I lavoratori migranti rappresentano una componente cruciale del mercato del lavoro mondiale, sostengono l'economia globale attraverso la loro presenza nei settori chiave e la risposta alla crescente domanda di manodopera. È quanto emerge dall’ultimo rapporto dell’Organizzazione internazionale del lavoro (Oil), che fa riferimento ai dati relativi all'anno 2022 ed è stato diffuso il 16 dicembre.

Nel 2022, i migranti internazionali, si legge nel Report, costituivano il 4,7% della forza lavoro mondiale, con la maggioranza impiegata nei Paesi ad alto reddito e in ambiti essenziali come i servizi e l’assistenza alla persona.

Una forza globale

167,7 milioni di migranti fanno parte della forza lavoro nei Paesi di destinazione. Di questi, 102,7 milioni sono uomini e 64,9 milioni donne. Rispetto al 2013, si registra un aumento di oltre 30 milioni di lavoratori migranti, un trend significativo che ha visto il suo picco tra il 2013 e il 2019.
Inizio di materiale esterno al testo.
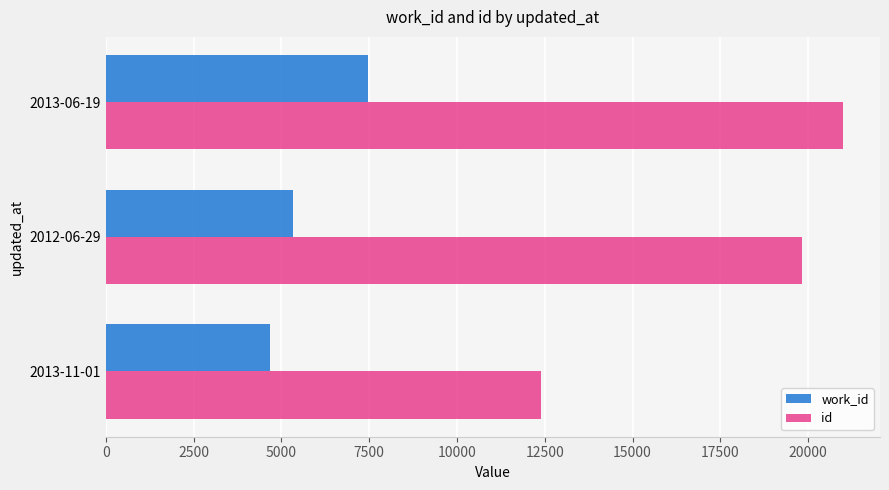

What is the spread (max minus min) of values at 2012-06-29?

14503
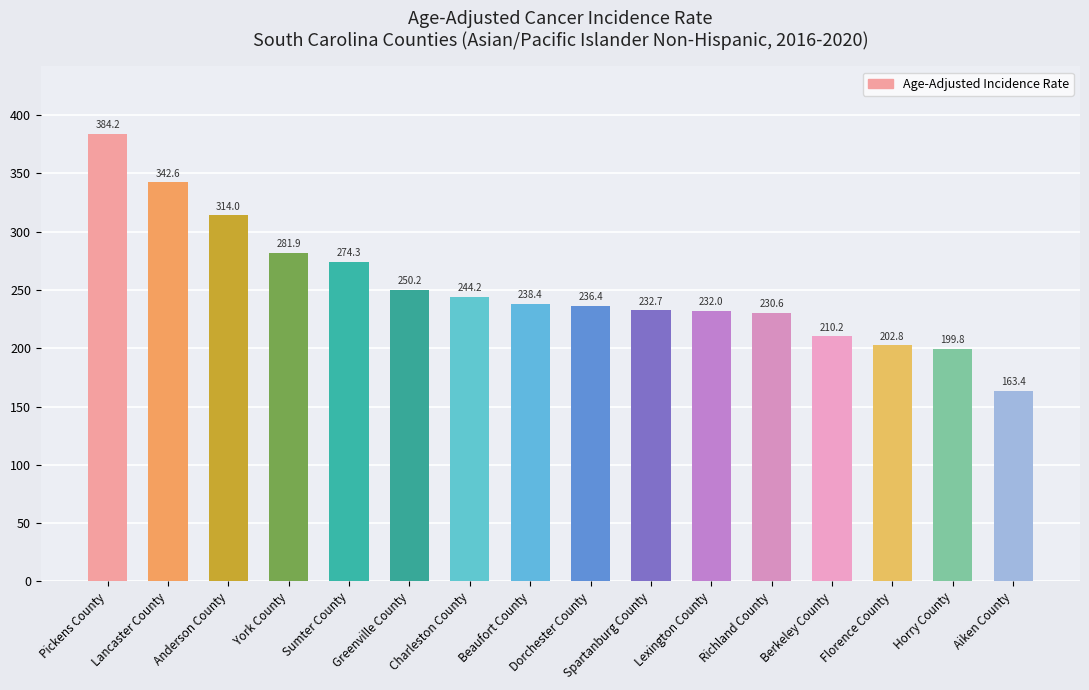

Rank the categories by value from lowest to highest.

Aiken County, Horry County, Florence County, Berkeley County, Richland County, Lexington County, Spartanburg County, Dorchester County, Beaufort County, Charleston County, Greenville County, Sumter County, York County, Anderson County, Lancaster County, Pickens County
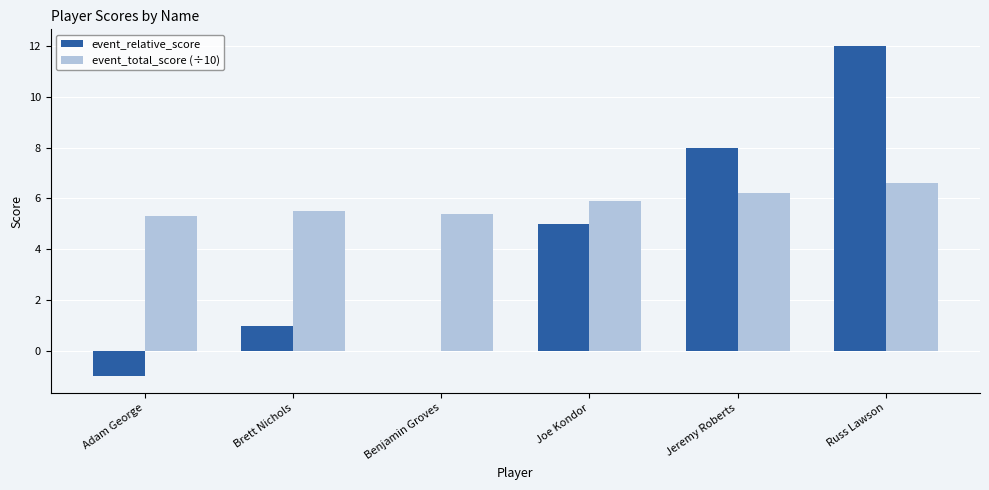

At which category is the sum across all series the highest?

Russ Lawson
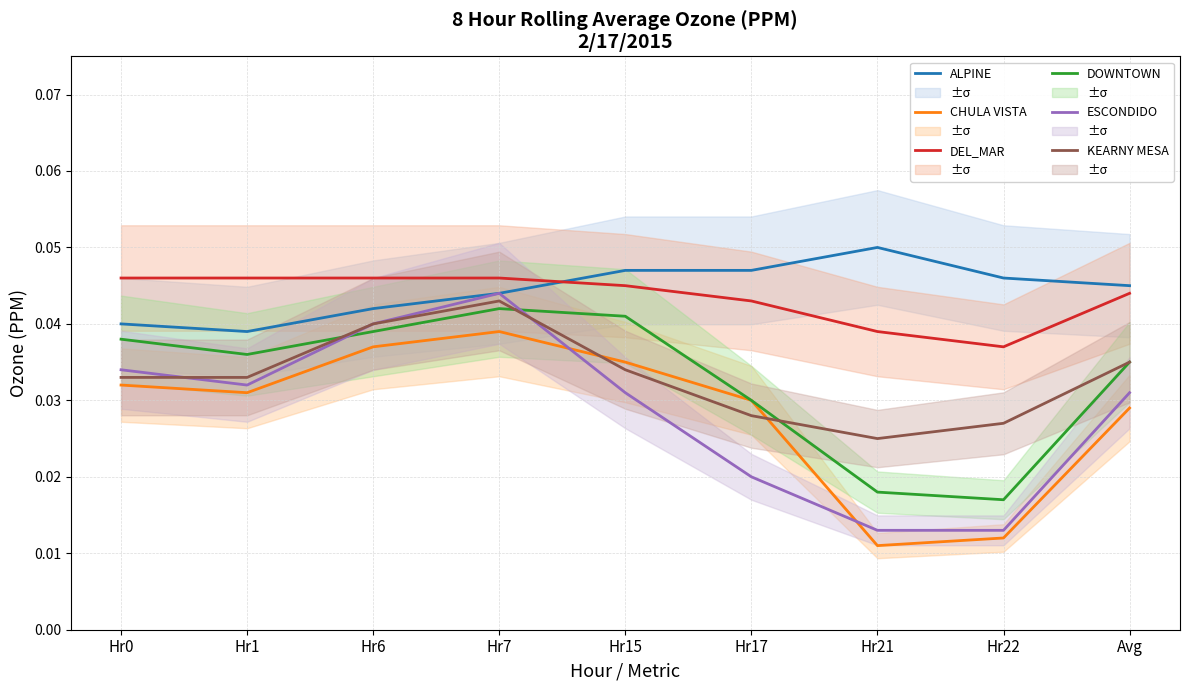

How many intersections are there between CHULA VISTA and KEARNY MESA?

2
I lavoratori migranti si concentrano soprattutto nei Paesi con un reddito alto, che ospitano il 68,4% del totale. A seguire i Paesi a reddito medio-alto con il 17,4%. Le regioni con il maggior numero di migranti nella forza lavoro includono l’Europa settentrionale, meridionale e occidentale, l’America settentrionale e gli Stati arabi.

Sfide e disuguaglianze

Nonostante il loro contributo essenziale, secondo l'Oil, i lavoratori migranti affrontano ostacoli piuttosto difficili da superare. Nel 2022, 12,1 milioni risultavano disoccupati, con un tasso del 7,2%, nettamente superiore a quello dei non migranti (5,2%). La disparità appare ancora più evidente tra le donne migranti, che registrano un tasso di disoccupazione dell’8,7%, contro il 6,2% degli uomini.

Queste difficoltà derivano, secondo l'analisi dell’Organizzazione internazionale del lavoro, da una combinazione di barriere linguistiche, qualifiche non riconosciute, discriminazione e limitata disponibilità di servizi di supporto, come l’assistenza all’infanzia. Inoltre, le aspettative di genere spesso limitano le opportunità per le donne migranti, specialmente nei settori dove il lavoro femminile è tradizionalmente meno valorizzato.

La centralità nei servizi e nella cura

Oltre due terzi (68,4%) dei migranti lavorano nel settore dei servizi, un dato che sottolinea la crescente domanda globale di lavoro domestico e di assistenza alla persona. Questa dinamica si riflette in modo particolare nel ruolo delle donne migranti: il 28,8% è impiegato nell’economia della cura, una percentuale significativamente più alta rispetto alle donne non migranti (19,2%).

Anche gli uomini migranti, sebbene in misura minore, sono più frequentemente impiegati in questo settore rispetto ai non migranti. Questo dimostra quanto i lavoratori stranieri siano essenziali per il funzionamento di un sistema economico che richiede sempre più competenze nei servizi alla persona e nella cura.
 

Rispondere alle esigenze

L’Oil evidenzia quindi la necessità di politiche mirate per affrontare le sfide dei lavoratori migranti e garantire loro opportunità di lavoro dignitose. "Sono persone indispensabili per rispondere alla carenza di manodopera globale e contribuire alla crescita economica -, ha dichiarato il direttore generale dell’Oil, Gilbert F. Houngbo -. Garantire i loro diritti e il loro accesso al lavoro dignitoso non è solo un imperativo morale, ma anche una necessità economica".

Con un ruolo predominante nei settori ad alta domanda, infatti “il lavoro migrante non è solo una risposta alla carenza di manodopera, ma un pilastro per lo sviluppo sostenibile e per la costruzione di mercati del lavoro più inclusivi”. Per questo, conclude l'Oil, è necessario “adottare politiche che valorizzino questa forza lavoro significa investire nel futuro dell’economia globale”.